RLN V2 improves upon the V1 Protocol by allowing to set different rate-limits for users.
Hence, the definition of the user identity changes from
the V1 definition:

identity_secret: [identity_nullifier, identity_trapdoor],
identity_secret_hash: poseidonHash(identity_secret),
identity_commitment: poseidonHash([identity_secret_hash])
+rate_commitment: poseidonHash([identity_commitment, userMessageLimit])

The RLN-Diff flow wrongfully derives the identity_commitment from the identity_secret directly instead of the identity_secret_hash.

Impact

Medium. Using the identity_secret as secret value is problematic since a slasher can now compromise the semaphore identity.
The official sdk implements the correct definition of the identity commitment.
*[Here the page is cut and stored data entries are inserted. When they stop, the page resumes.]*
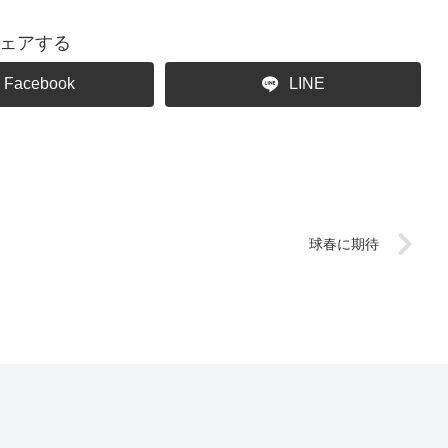
ェアする
Facebook
LINE
球春に期待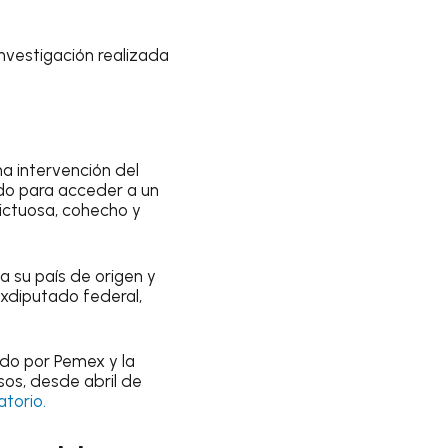
nvestigación realizada
na intervención del
ado para acceder a un
lictuosa, cohecho y
a su país de origen y
xdiputado federal,
ido por Pemex y la
sos, desde abril de
torio.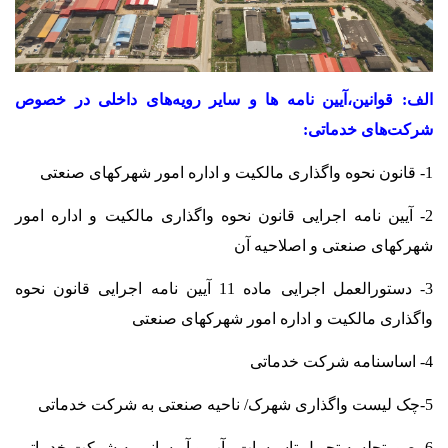
بازدید معاون وزیر صمت با همراهی نماینده مجلس از واحدهای تولیدی
در شهرک صنعتی اهر و پیگیری مشکلات صنعتگران
1405/05/07
الف
:
قوانین،آیین نامه ها و سایر رویه‌های داخلی در خصوص
افتتاح کارخانه شیمی گستر آرمند (آلکو) در شهرک صنعتی بیلوردی
شرکت‌های خدماتی
:
1405/05/07
1- قانون نحوه واگذاری مالکیت و اداره امور شهرکهای صنعتی
2- آیین نامه اجرایی قانون نحوه واگذاری مالکیت و اداره امور
شهرکهای صنعتی و اصلاحیه آن
3- دستورالعمل اجرایی ماده 11 آیین نامه اجرایی قانون نحوه
واگذاری مالکیت و اداره امور شهرکهای صنعتی
4- اساسنامه شرکت خدماتی
5-چک لیست واگذاری شهرک/ ناحیه صنعتی به شرکت خدماتی
6- صورتجلسه تحویل تاسیسات وآب و آبرسانی به شرکت خدماتی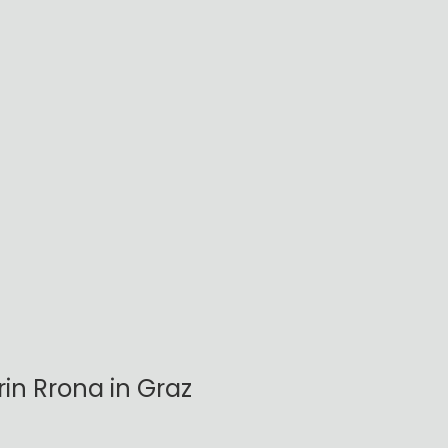
in Rrona in Graz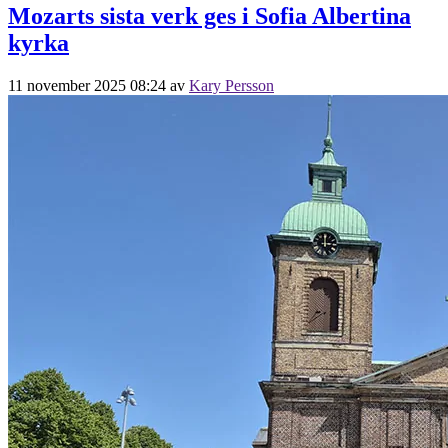
Mozarts sista verk ges i Sofia Albertina
kyrka
11 november 2025 08:24
av
Kary Persson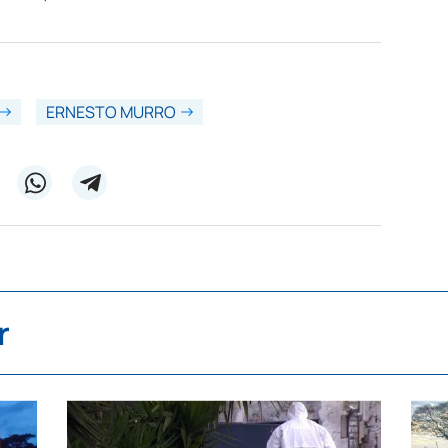
ERNESTO MURRO
r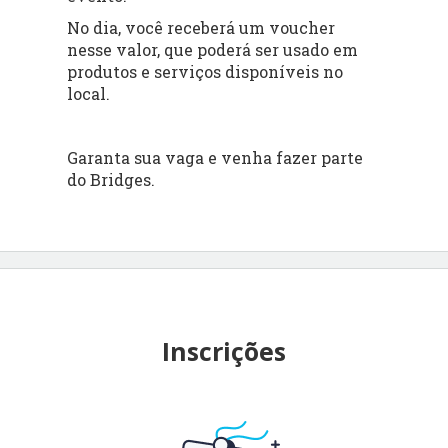
No dia, você receberá um voucher
nesse valor, que poderá ser usado em
produtos e serviços disponíveis no
local.
Garanta sua vaga e venha fazer parte
do Bridges.
Inscrições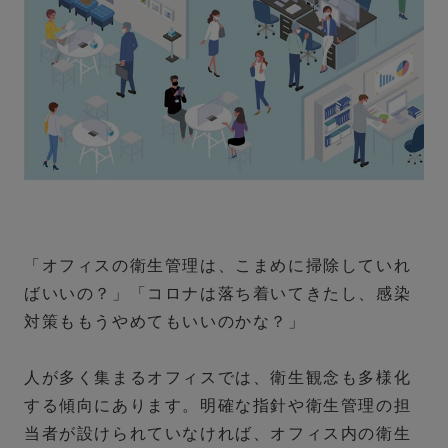
「オフィスの衛生管理は、こまめに掃除していれ
ばいいの？」「コロナは落ち着いてきたし、感染
対策ももうやめてもいいのかな？」
人が多く集まるオフィスでは、衛生観念も多様化
する傾向にあります。明確な指針や衛生管理の担
当者が設けられていなければ、オフィス内の衛生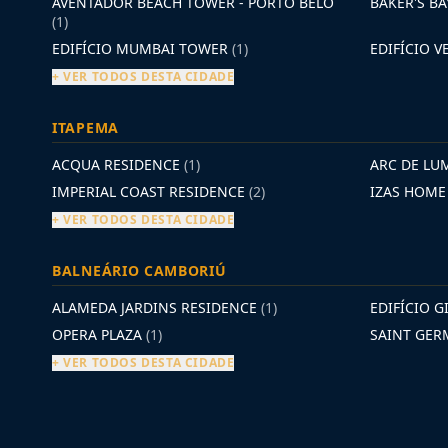
AVENTADOR BEACH TOWER - PORTO BELO
BAKER'S B
(1)
EDIFÍCIO MUMBAI TOWER
(1)
EDIFÍCIO 
+ VER TODOS DESTA CIDADE
ITAPEMA
ACQUA RESIDENCE
(1)
ARC DE LU
IMPERIAL COAST RESIDENCE
(2)
IZAS HOM
+ VER TODOS DESTA CIDADE
BALNEÁRIO CAMBORIÚ
ALAMEDA JARDINS RESIDENCE
(1)
EDIFÍCIO G
OPERA PLAZA
(1)
SAINT GE
+ VER TODOS DESTA CIDADE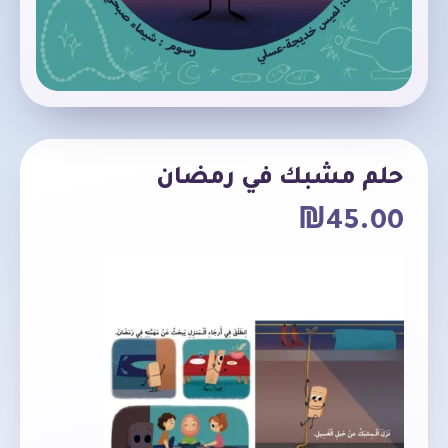
حلم مشبك في رمضان
₪
45.00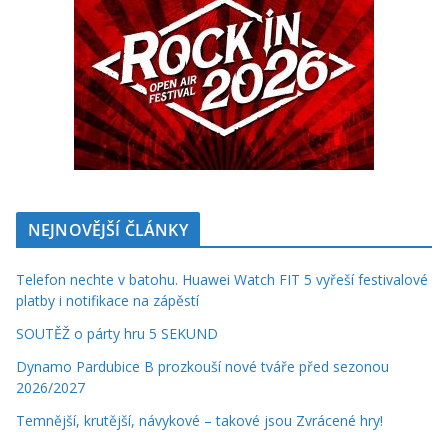
NEJNOVĚJŠÍ ČLÁNKY
Telefon nechte v batohu. Huawei Watch FIT 5 vyřeší festivalové
platby i notifikace na zápěstí
SOUTĚŽ o párty hru 5 SEKUND
Dynamo Pardubice B prozkouší nové tváře před sezonou
2026/2027
Temnější, krutější, návykové – takové jsou Zvrácené hry!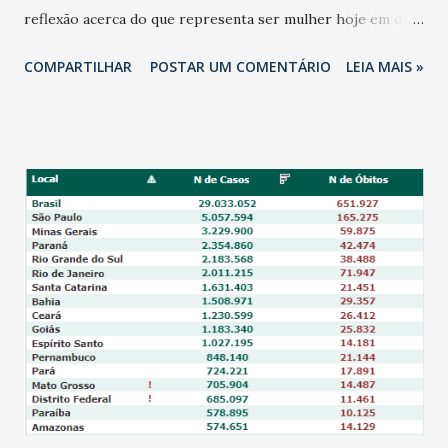
reflexão acerca do que representa ser mulher hoje em dia.
Quero deixar claro que não estou aqui para te dizer o que
COMPARTILHAR
POSTAR UM COMENTÁRIO
LEIA MAIS »
fazer ou como viver. Então, pode ser que ao terminar de ler
este texto (se você chegar até o final), você tenha mais
perguntas do que respostas. Se isso acontecer, se
perguntas ficarem rondando seus pensamentos, considero
minha missão de hoje cumprida. Março, mês da mulher -
Estamos no mês de março e, mais uma vez, somos
convidadas a lembrar o que representa o Dia Internacional
da Mulher. Mais uma vez, parte da sociedade lembra que
nós, mulheres, temos um papel fundamental no mundo e no
mercado de trabalho, e esse lugar não nos foi dado de
presente. A ONU Mulheres - Entidade das Nações Unidas
para a Igualdade de Gênero e Empoderamento das
Mulheres - criou uma lista com 7 princípios básicos do
empoderamento feminino no âm...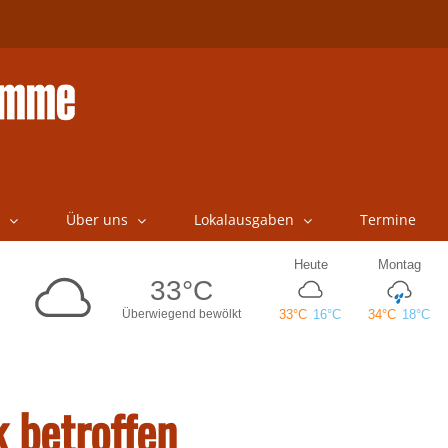
Über uns
Lokalausgaben
Termine
 betroffen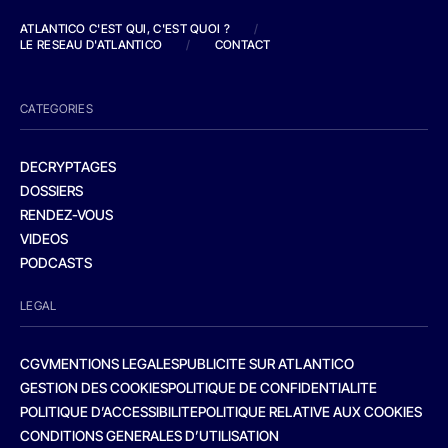
ATLANTICO C'EST QUI, C'EST QUOI ?
/
LE RESEAU D'ATLANTICO
/
CONTACT
CATEGORIES
DECRYPTAGES
DOSSIERS
RENDEZ-VOUS
VIDEOS
PODCASTS
LEGAL
CGV
MENTIONS LEGALES
PUBLICITE SUR ATLANTICO
GESTION DES COOKIES
POLITIQUE DE CONFIDENTIALITE
POLITIQUE D’ACCESSIBILITE
POLITIQUE RELATIVE AUX COOKIES
CONDITIONS GENERALES D’UTILISATION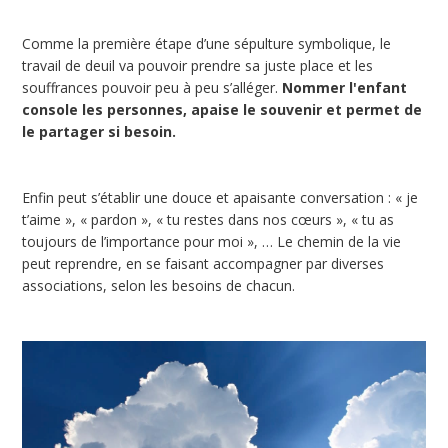
Comme la première étape d’une sépulture symbolique, le
travail de deuil va pouvoir prendre sa juste place et les
souffrances pouvoir peu à peu s’alléger.
Nommer l'enfant
console les personnes, apaise le souvenir et permet de
le partager si besoin.
Enfin peut s’établir une douce et apaisante conversation : « je
t’aime », « pardon », « tu restes dans nos cœurs », « tu as
toujours de l’importance pour moi », … Le chemin de la vie
peut reprendre, en se faisant accompagner par diverses
associations, selon les besoins de chacun.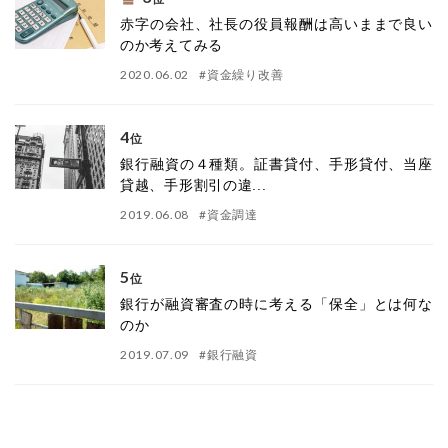
赤字の会社、社長の役員報酬は高いままで良い
のか考えてみる
2020.06.02
#
資金繰り改善
4
位
銀行融資の４種類。証書貸付、手形貸付、当座
貸越、手形割引の違...
2019.06.08
#
資金調達
5
位
銀行が融資審査の時に考える「保全」とは何な
のか
2019.07.09
#
銀行融資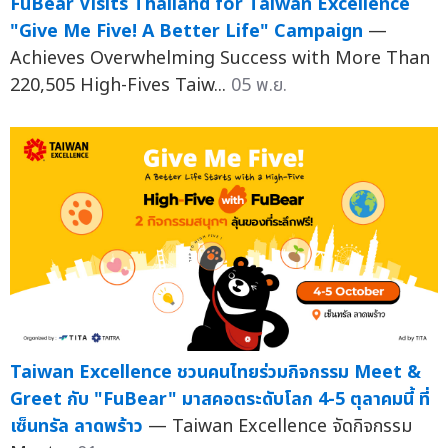
FuBear Visits Thailand for Taiwan Excellence
"Give Me Five! A Better Life" Campaign
—
Achieves Overwhelming Success with More Than
220,505 High-Fives Taiw...
05 พ.ย.
Taiwan Excellence ชวนคนไทยร่วมกิจกรรม Meet &
Greet กับ "FuBear" มาสคอตระดับโลก 4-5 ตุลาคมนี้ ที่
เซ็นทรัล ลาดพร้าว
— Taiwan Excellence จัดกิจกรรม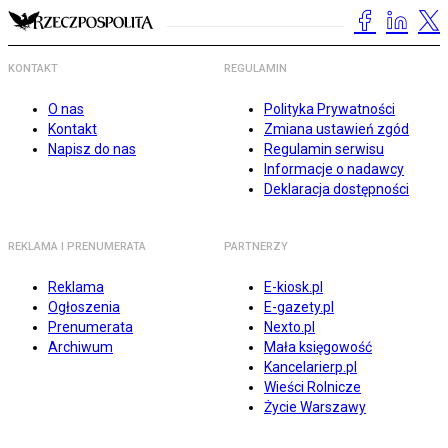
KONTAKT
REGULAMIN
O nas
Polityka Prywatności
Kontakt
Zmiana ustawień zgód
Napisz do nas
Regulamin serwisu
Informacje o nadawcy
Deklaracja dostępności
REKLAMA I PRENUMERATA
PARTNERZY
Reklama
E-kiosk.pl
Ogłoszenia
E-gazety.pl
Prenumerata
Nexto.pl
Archiwum
Mała księgowość
Kancelarierp.pl
Wieści Rolnicze
Życie Warszawy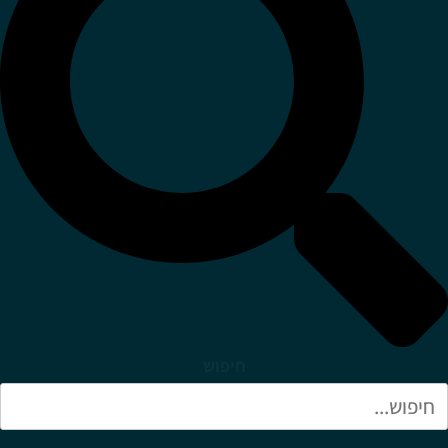
חיפוש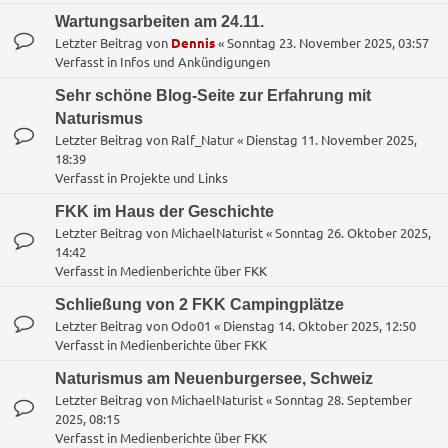
Wartungsarbeiten am 24.11.
Letzter Beitrag von
Dennis
«
Sonntag 23. November 2025, 03:57
Verfasst in
Infos und Ankündigungen
Sehr schöne Blog-Seite zur Erfahrung mit
Naturismus
Letzter Beitrag von
Ralf_Natur
«
Dienstag 11. November 2025,
18:39
Verfasst in
Projekte und Links
FKK im Haus der Geschichte
Letzter Beitrag von
MichaelNaturist
«
Sonntag 26. Oktober 2025,
14:42
Verfasst in
Medienberichte über FKK
Schließung von 2 FKK Campingplätze
Letzter Beitrag von
Odo01
«
Dienstag 14. Oktober 2025, 12:50
Verfasst in
Medienberichte über FKK
Naturismus am Neuenburgersee, Schweiz
Letzter Beitrag von
MichaelNaturist
«
Sonntag 28. September
2025, 08:15
Verfasst in
Medienberichte über FKK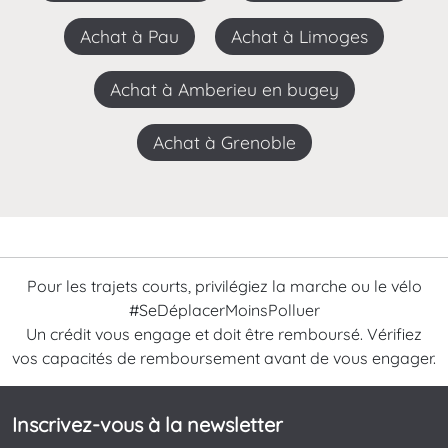
Achat à Pau
Achat à Limoges
Achat à Amberieu en bugey
Achat à Grenoble
Pour les trajets courts, privilégiez la marche ou le vélo
#SeDéplacerMoinsPolluer
Un crédit vous engage et doit être remboursé. Vérifiez
vos capacités de remboursement avant de vous engager.
Inscrivez-vous à la newsletter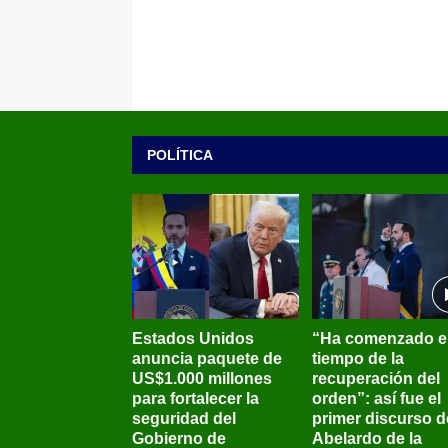
POLÍTICA
Estados Unidos
“Ha comenzado e
anuncia paquete de
tiempo de la
US$1.000 millones
recuperación del
para fortalecer la
orden”: así fue el
seguridad del
primer discurso d
Gobierno de
Abelardo de la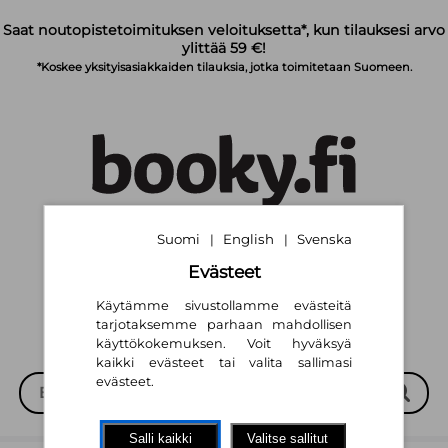
Siirry pääsisältöön
Saat noutopistetoimituksen veloituksetta*, kun tilauksesi arvo
ylittää 59 €!
*Koskee yksityisasiakkaiden tilauksia, jotka toimitetaan Suomeen.
Suomi
English
Svenska
|
|
Suomi
English
Svenska
|
|
Evästeet
Käytämme sivustollamme evästeitä
tarjotaksemme parhaan mahdollisen
käyttökokemuksen. Voit hyväksyä
kaikki evästeet tai valita sallimasi
evästeet.
Salli kaikki
Valitse sallitut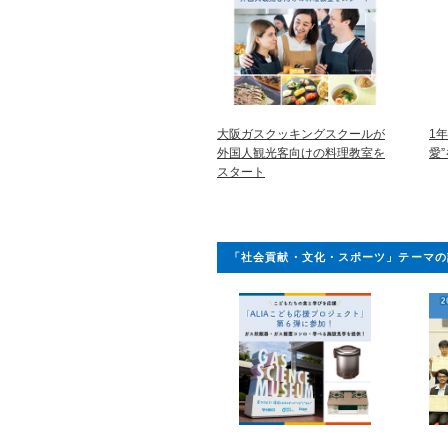
大阪ガスクッキングスクールが
1
外国人観光客向けの料理教室を
愛
スタート
「社会貢献・文化・スポーツ」テーマの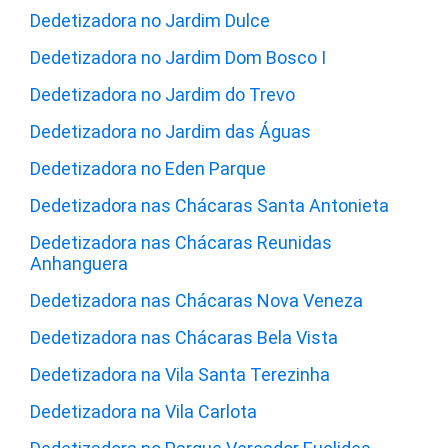
Dedetizadora no Jardim Dulce
Dedetizadora no Jardim Dom Bosco I
Dedetizadora no Jardim do Trevo
Dedetizadora no Jardim das Águas
Dedetizadora no Eden Parque
Dedetizadora nas Chácaras Santa Antonieta
Dedetizadora nas Chácaras Reunidas
Anhanguera
Dedetizadora nas Chácaras Nova Veneza
Dedetizadora nas Chácaras Bela Vista
Dedetizadora na Vila Santa Terezinha
Dedetizadora na Vila Carlota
But an incorrect specification can lead to future implementation bugs.

Recommendation

Short term:

Modify the following part of the V2 Specification:

Registration

-id_commitment in 32/RLN-V1 is equal to poseidonHash=(identity_secret). 
+id_commitment in 32/RLN-V1 is equal to poseidonHash=(identity_secret_hash). 
The goal of RLN-Diff is to set different rate-limits for different users. It follows that id_commitment must somehow depend on the user_message_limit parameter, where 0 <= user_message_limit <= message_limit. There are few ways to do that:
1. Sending identity_secret_hash = poseidonHash(identity_secret, userMessageLimit) 
and zk proof that user_message_limit is valid (is in the right range). This approach requires zkSNARK verification, which is an expensive operation on the blockchain.
-2. Sending the same identity_secret_hash as in 32/RLN-V1 (poseidonHash(identity_secret)) 
+2. Sending the same identity_commitment as in 32/RLN-V1 (poseidonHash(identity_secret_hash)) 
and a user_message_limit publicly to a server or smart-contract where 
-rate_commitment = poseidonHash(identity_secret_hash, userMessageLimit) is calculated. 
+rate_commitment = poseidonHash(identity_commitment, userMessageLimit) is calculated. 
The leaves in the membership Merkle tree would be the rate_commitments of the users. This approach requires additional hashing in the Circuit, but it eliminates the need for zk proof verification for the registration.

Long-term:

Rename the variable identity_secret in the circuit to avoid further confusion with a variable of the same name derived from Semaphore.

Developer Response

[curryrasul]

Hi, thanks for your report!

Unused public inputs ban be optimized out

Good find! We'll add this "dummy constraint" to the withdraw circuit.

Specification uses incorrect definition of identity commitment

Spec/docs is out of date, we'll update it soon. Thanks for your review.